Nykredit Jumps on Wealth Bandwagon as Retail Loan Growth Slows

Nykredit Realkredit A/S, Denmark’s largest mortgage lender, is the latest Nordic bank to turn to wealth management to generate income as negative rates and tougher capital requirements squeeze profits.

Nykredit, which plans to end its 165-year history as a cooperative and list on the Copenhagen stock exchange to raise regulatory capital, has consolidated its asset management and private banking into a single entity. The unit will be easier to profile for investors and provides a better platform for targeting clients, who must have at least $1 million to invest, Soeren Holm, chief financial officer, said.

“Savings are increasing and therefore asset management is one of the growth areas in banking, where normal banking is not growing,” Holm said. “We have a reputation that we would like to build on.”

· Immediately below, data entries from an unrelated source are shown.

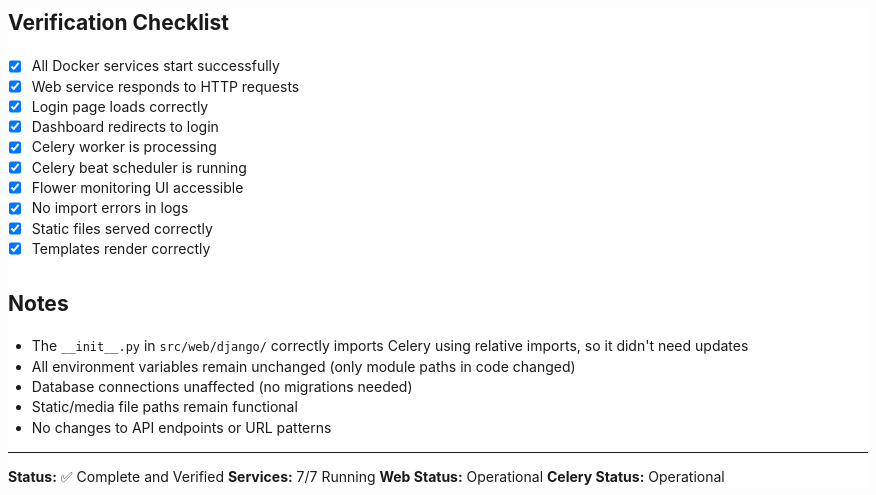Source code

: ## Verification Checklist

- [x] All Docker services start successfully
- [x] Web service responds to HTTP requests
- [x] Login page loads correctly
- [x] Dashboard redirects to login
- [x] Celery worker is processing
- [x] Celery beat scheduler is running
- [x] Flower monitoring UI accessible
- [x] No import errors in logs
- [x] Static files served correctly
- [x] Templates render correctly

## Notes

- The `__init__.py` in `src/web/django/` correctly imports Celery using relative imports, so it didn't need updates
- All environment variables remain unchanged (only module paths in code changed)
- Database connections unaffected (no migrations needed)
- Static/media file paths remain functional
- No changes to API endpoints or URL patterns

---

**Status:** ✅ Complete and Verified
**Services:** 7/7 Running
**Web Status:** Operational
**Celery Status:** Operational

Nordic banks are ferreting out new avenues to generate profit as negative central bank rates put pressure on interest income. Danske Bank A/S, Denmark’s largest lender, has created a wealth unit with 1.35 trillion ($210 billion) under management after combining several divisions, including its pension business. 

Nykredit’s new unit had 142.8 billion kroner of assets under management and 696.5 billion in assets under administration at the end of March, according to first-quarter results published on Thursday. The unit generated a pretax profit of 32 million kroner.

Measured by the capital backing the unit, wealth was the best performing division. The profit as a percentage of average business capital was 24.6 percent, the report shows. That compares with 11.4 percent for Nykredit’s retail business, its largest unit.

“It’s an important part of our business and we’re highlighting it more to show investors what business components we actually have,” Holm said. “Before, it was a mix of various numbers so it was a little unclear for external readers.

Nykredit is selling its headquarters in Copenhagen and plans to cut staff every year through 2018 to reduce costs. It says it may need to hold as much as 90 billion kroner in common equity Tier 1 capital if regulators impose the toughest of measures under consideration. The bank had CET1 capital of 60.1 billion kroner at the end of March.